Out of the lines below, please list those that hold the string "Rinascita".

---

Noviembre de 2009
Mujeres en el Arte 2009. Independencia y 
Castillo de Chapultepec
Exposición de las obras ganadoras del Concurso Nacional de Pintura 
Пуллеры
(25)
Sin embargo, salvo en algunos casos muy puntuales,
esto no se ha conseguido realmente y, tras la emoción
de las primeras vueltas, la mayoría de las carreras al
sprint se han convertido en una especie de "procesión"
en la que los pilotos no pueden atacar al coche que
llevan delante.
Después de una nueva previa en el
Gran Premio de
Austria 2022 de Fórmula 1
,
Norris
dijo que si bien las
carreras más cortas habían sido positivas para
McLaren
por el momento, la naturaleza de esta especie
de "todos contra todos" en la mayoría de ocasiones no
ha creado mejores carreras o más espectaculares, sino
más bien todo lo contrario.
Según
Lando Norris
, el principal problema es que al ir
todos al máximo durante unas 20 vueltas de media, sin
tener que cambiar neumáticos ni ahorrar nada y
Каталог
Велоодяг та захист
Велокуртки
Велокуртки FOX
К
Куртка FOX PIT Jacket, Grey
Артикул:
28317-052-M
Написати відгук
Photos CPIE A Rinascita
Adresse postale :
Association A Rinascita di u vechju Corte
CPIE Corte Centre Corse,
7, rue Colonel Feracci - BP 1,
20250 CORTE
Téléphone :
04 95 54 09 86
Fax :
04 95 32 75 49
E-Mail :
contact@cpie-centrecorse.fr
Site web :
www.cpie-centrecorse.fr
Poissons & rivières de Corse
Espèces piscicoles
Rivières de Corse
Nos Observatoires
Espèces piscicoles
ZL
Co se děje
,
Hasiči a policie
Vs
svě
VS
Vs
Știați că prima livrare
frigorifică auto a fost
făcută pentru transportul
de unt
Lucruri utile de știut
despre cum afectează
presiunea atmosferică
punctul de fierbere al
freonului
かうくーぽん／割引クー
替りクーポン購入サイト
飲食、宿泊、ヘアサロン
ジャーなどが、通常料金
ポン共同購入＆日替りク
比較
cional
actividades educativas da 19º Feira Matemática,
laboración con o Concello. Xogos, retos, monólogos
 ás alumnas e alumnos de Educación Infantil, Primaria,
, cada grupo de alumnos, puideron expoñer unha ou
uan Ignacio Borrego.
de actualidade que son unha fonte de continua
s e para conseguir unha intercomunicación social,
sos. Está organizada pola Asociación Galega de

---

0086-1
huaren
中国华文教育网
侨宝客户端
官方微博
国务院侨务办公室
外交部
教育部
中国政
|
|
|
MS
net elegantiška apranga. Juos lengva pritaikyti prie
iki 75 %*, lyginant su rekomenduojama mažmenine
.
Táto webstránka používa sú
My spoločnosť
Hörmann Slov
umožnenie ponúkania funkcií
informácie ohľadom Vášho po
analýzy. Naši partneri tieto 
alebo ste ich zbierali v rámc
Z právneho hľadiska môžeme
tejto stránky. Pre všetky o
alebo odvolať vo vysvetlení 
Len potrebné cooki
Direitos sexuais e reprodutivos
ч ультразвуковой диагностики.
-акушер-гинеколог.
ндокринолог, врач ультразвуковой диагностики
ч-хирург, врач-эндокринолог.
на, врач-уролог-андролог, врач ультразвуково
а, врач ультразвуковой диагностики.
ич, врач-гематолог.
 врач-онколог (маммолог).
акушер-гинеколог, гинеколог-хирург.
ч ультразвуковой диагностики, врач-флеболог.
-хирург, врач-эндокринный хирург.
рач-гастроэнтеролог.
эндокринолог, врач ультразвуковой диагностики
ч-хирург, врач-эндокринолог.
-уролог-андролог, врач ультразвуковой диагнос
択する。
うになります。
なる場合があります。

---

> **EXERCISE ANSWER**
Photos CPIE A Rinascita
Association A Rinascita di u vechju Corte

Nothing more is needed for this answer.